Sunday, 15 March 2020

‘I am Providence”: 83d anniversary of HPL’s death

En:
83 years ago HP Lovecraft died at Jane Brown Memorial Hospital in Providence, RI. Shortly before, while in hospital, already terminally ill, he’d got a chance to see a printed copy of The Shadow Over Innsmouth, an absolute masterpiece of a novella: sadly, that copy was full of errors, but still, it was published.
Lovecraft never became popular during his lifetime, although he was an infallible authority among his friends, who were his colleagues in amateur self-publishing and also pioneers of what we now know as Cosmic horror, a peculiar literary genre, which combines Cosmicism, proto-sci fi, Weird fiction/fantasy and, of course, Neo-Gothic horror per se.

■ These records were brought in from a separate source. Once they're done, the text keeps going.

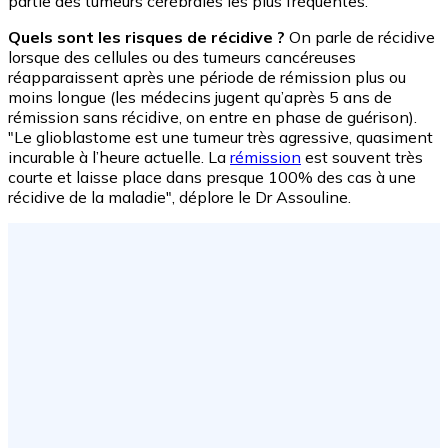
partie des tumeurs cérébrales les plus fréquentes.
Quels sont les risques de récidive ?
On parle de récidive
lorsque des cellules ou des tumeurs cancéreuses
réapparaissent après une période de rémission plus ou
moins longue (les médecins jugent qu’après 5 ans de
rémission sans récidive, on entre en phase de guérison).
"Le glioblastome est une tumeur très agressive, quasiment
incurable à l’heure actuelle. La
rémission
est souvent très
courte et laisse place dans presque 100% des cas à une
récidive de la maladie", déplore le Dr Assouline.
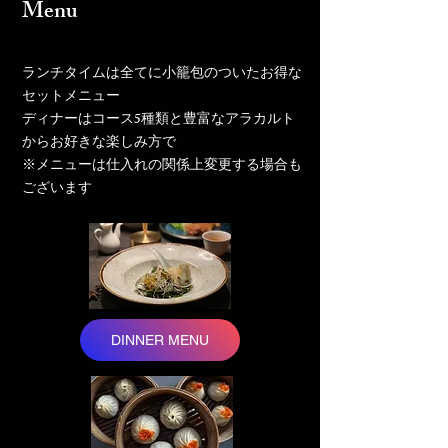
Menu
ランチタイムは全てに小籠包のついたお得な
セットメニュー
ディナーはコース5種類と豊富なアラカルト
からお好きな楽しみ方で
​※メニューは仕入れの関係上変更する場合も
ございます
DINNER MENU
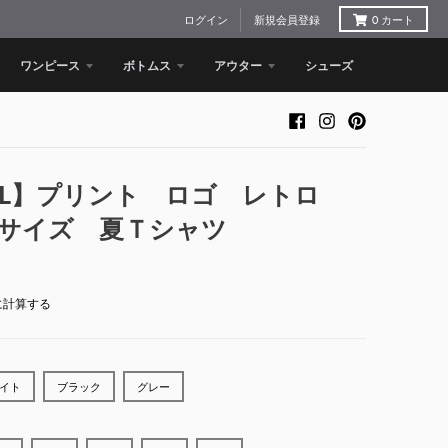
ログイン
新規会員登録
0
カート
ワンピース
ボトムス
アウター
シューズ
XL】プリント ロゴ レトロ
サイズ 夏Ｔシャツ
に計算する
イト
ブラック
グレー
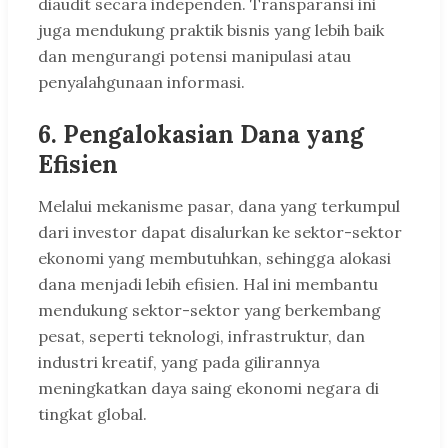
diaudit secara independen. Transparansi ini
juga mendukung praktik bisnis yang lebih baik
dan mengurangi potensi manipulasi atau
penyalahgunaan informasi.
6.
Pengalokasian Dana yang
Efisien
Melalui mekanisme pasar, dana yang terkumpul
dari investor dapat disalurkan ke sektor-sektor
ekonomi yang membutuhkan, sehingga alokasi
dana menjadi lebih efisien. Hal ini membantu
mendukung sektor-sektor yang berkembang
pesat, seperti teknologi, infrastruktur, dan
industri kreatif, yang pada gilirannya
meningkatkan daya saing ekonomi negara di
tingkat global.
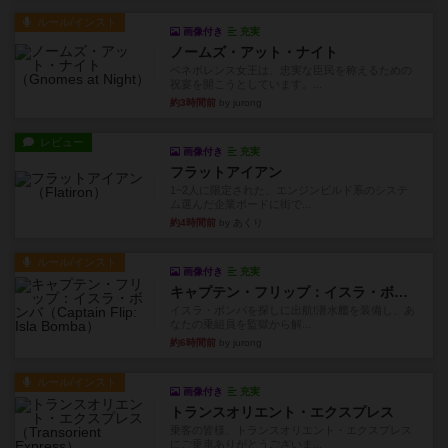
ルール/インスト
画像付き
充実
ノームズ・アット・ナイト
ベネボレンス女王は、忠実な臣民を称えるための
祝宴を開こうとしています。...
約3時間前
by jurong
レビュー
画像付き
充実
フラットアイアン
1~2人に限定された、エンジンビルド系のシステ
ム選んだ企業ボードに街で...
約4時間前
by あくり
ルール/インスト
画像付き
充実
キャプテン・フリップ：イスラ・ボンバ
イスラ・ボンバを探しに出航!潜水艦を装備し、あ
なたの乗組員を監獄から解...
約6時間前
by jurong
ルール/インスト
画像付き
充実
トランスオリエント・エクスプレス
乗客の皆様、トランスオリエント・エクスプレス
にご乗車ありがとうございま...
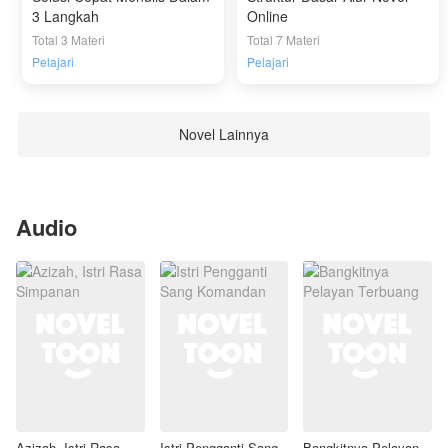
3 Langkah
Online
Total 3 Materi
Total 7 Materi
Pelajari
Pelajari
Novel Lainnya
Audio
Azizah, Istri Rasa
Istri Pengganti Sang
Bangkitnya Pelayan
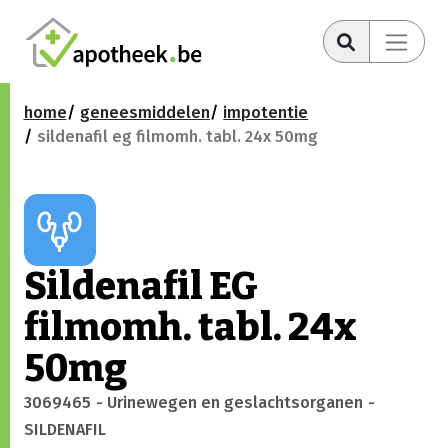
home
geneesmiddelen
impotentie
sildenafil eg filmomh. tabl. 24x 50mg
Sildenafil EG
filmomh. tabl. 24x
50mg
3069465
- Urinewegen en geslachtsorganen
-
SILDENAFIL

Lovecraft also became the second literary figure after Alexander Blok who impacted my academic life to the extent that it changed my whole approach in perceiving a literary canon where a literary subject exists in constant iterations with its universe and is the driving force of a classical narrative.
Lovecraft’s narration is much closer to ancient storytelling than we might think: nothing *really* happens in his (mostly short) stories in terms of action, yet when his characters face something they cannot grasp, doesn’t it remind you of any ancient myth you read when you were much younger? A human being, intelligent, gutsy, articulate, knowledgeable etc., is going out, living his life until the very moment when a furious deity abruptly terminates it (often, also his post-mortem existence in Hades?)—can you see a pattern here? I do.
Of course, it can also be perceived in Genette’s description of “Recherche du temps perdu,” where the main acting force, i.e. the central character, is an “[…] intermediary subject,” who is an insomniac or a beneficiary of the miracle of involuntary memory” (Genette, “Narrative Discourse: An Essay in Method,” 45); in other words, Lovecraftian characters, put in chthonic (ancient, primal) circumstances, could react accordingly, i.e. as Proustian prototype, his alter ego or Swann, through the prism of an elaborate stream of consciousness—horror, in the case of HPL’s canonical narrative.
Lovecraft’s writing still never ceases to amaze me: you don’t need Symbolist opulence to portray your awe and terror yet you *are* a Symbolist when you are creating the scariest monster, a figure so unimaginable that you need your own “des forêts de symboles” to re-create it in your imagination.
There is no one like Lovecraft. He is one of a kind who really turned fear into pure art. And that is it: he is Providence.